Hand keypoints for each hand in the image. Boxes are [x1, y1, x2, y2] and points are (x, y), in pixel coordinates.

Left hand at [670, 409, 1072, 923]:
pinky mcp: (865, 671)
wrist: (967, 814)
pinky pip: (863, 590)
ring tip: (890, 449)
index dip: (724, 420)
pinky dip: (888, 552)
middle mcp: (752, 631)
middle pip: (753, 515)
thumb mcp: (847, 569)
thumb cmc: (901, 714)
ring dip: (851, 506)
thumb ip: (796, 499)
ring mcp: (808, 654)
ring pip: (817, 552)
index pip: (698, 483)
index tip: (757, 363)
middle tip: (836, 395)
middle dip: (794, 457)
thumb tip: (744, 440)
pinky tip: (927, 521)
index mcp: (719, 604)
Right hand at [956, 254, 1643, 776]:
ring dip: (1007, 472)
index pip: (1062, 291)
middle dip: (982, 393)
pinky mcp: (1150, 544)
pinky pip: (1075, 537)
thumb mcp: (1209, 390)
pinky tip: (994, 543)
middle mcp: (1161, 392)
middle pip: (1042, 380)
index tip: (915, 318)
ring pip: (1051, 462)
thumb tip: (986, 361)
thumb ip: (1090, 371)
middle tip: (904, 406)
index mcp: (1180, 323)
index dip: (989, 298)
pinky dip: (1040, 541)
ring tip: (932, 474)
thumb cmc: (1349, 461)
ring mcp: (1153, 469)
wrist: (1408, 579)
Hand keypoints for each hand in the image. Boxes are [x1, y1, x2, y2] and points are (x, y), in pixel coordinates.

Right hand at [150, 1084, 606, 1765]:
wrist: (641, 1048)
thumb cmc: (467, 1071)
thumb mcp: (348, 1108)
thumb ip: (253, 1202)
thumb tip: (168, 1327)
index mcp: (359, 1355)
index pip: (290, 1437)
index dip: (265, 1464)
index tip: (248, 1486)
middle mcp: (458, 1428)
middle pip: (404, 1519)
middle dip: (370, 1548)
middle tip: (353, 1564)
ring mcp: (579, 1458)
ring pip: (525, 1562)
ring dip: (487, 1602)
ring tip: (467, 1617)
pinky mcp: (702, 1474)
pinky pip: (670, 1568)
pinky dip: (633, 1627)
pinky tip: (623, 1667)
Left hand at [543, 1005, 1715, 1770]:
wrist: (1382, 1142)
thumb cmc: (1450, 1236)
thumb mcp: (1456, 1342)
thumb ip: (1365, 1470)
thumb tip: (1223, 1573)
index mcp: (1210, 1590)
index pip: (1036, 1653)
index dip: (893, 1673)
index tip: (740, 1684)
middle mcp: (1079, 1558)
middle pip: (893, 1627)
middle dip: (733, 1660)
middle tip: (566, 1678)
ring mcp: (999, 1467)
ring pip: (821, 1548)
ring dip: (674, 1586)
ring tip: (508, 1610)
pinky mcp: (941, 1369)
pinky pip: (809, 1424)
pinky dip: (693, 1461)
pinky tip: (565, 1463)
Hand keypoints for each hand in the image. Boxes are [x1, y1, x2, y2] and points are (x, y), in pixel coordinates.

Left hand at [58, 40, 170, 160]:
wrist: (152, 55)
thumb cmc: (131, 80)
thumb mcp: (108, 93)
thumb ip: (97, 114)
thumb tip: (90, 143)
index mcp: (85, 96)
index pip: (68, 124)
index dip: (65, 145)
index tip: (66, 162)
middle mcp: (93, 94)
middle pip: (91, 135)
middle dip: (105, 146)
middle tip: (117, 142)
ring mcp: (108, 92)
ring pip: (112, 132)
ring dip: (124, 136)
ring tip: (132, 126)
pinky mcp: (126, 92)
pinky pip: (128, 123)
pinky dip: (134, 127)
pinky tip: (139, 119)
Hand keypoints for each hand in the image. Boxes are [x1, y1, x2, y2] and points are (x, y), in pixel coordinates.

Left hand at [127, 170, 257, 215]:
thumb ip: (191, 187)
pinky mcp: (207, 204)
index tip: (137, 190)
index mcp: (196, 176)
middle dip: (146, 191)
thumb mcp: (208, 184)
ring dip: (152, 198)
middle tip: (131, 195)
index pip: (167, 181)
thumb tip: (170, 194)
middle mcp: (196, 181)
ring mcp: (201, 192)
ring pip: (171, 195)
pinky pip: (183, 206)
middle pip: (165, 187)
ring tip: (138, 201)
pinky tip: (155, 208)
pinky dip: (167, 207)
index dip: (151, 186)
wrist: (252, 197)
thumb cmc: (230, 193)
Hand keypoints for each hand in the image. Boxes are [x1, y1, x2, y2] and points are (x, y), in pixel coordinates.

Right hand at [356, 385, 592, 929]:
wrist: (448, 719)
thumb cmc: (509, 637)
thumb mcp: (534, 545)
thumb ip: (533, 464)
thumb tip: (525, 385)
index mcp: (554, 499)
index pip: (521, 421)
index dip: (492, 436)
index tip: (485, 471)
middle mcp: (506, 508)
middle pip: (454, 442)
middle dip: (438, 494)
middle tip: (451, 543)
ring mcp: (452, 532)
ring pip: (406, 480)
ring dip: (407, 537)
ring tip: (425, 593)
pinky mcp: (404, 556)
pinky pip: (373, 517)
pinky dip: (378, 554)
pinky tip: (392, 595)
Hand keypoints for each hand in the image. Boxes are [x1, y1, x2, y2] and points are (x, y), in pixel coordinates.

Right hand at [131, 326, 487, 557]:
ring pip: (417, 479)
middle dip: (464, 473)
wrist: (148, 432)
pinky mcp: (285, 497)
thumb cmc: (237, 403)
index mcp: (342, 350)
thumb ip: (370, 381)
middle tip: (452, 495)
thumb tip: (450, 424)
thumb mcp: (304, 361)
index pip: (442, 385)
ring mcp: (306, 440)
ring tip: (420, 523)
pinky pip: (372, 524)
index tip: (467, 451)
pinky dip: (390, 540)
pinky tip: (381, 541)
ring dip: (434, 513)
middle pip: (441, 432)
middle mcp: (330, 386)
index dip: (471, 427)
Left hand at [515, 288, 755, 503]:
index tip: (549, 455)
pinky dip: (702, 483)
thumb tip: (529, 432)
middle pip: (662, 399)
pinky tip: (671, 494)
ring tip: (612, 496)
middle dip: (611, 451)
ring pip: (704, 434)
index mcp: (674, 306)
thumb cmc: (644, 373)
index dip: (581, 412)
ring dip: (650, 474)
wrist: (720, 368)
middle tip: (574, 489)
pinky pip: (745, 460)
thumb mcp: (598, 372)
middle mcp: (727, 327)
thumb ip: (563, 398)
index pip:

= = =

* [WHAT THIS TASK INVOLVES] Return exactly the lines from the one containing "pinky pip: (372, 524)" to the last line of the data, and nothing more.

* [EXPECTED OUTPUT]
pinky pip: (372, 524)
index tip: (467, 451)
pinky dip: (390, 540)
pinky tip: (381, 541)
ring dip: (434, 513)
middle pip: (441, 432)
middle mcp: (330, 386)
index dip: (471, 427)
Left hand at [515, 288, 755, 503]:
index tip: (549, 455)
pinky dip: (702, 483)
thumb tip: (529, 432)
middle pip: (662, 399)
pinky tip: (671, 494)
ring tip: (612, 496)
middle dip: (611, 451)
ring pip: (704, 434)
index mcp: (674, 306)
thumb cmc: (644, 373)
index dip: (581, 412)
ring dip: (650, 474)
wrist: (720, 368)
middle tip: (574, 489)
pinky pip: (745, 460)
thumb mcp: (598, 372)
middle mcp: (727, 327)
thumb ip: (563, 398)
index pip:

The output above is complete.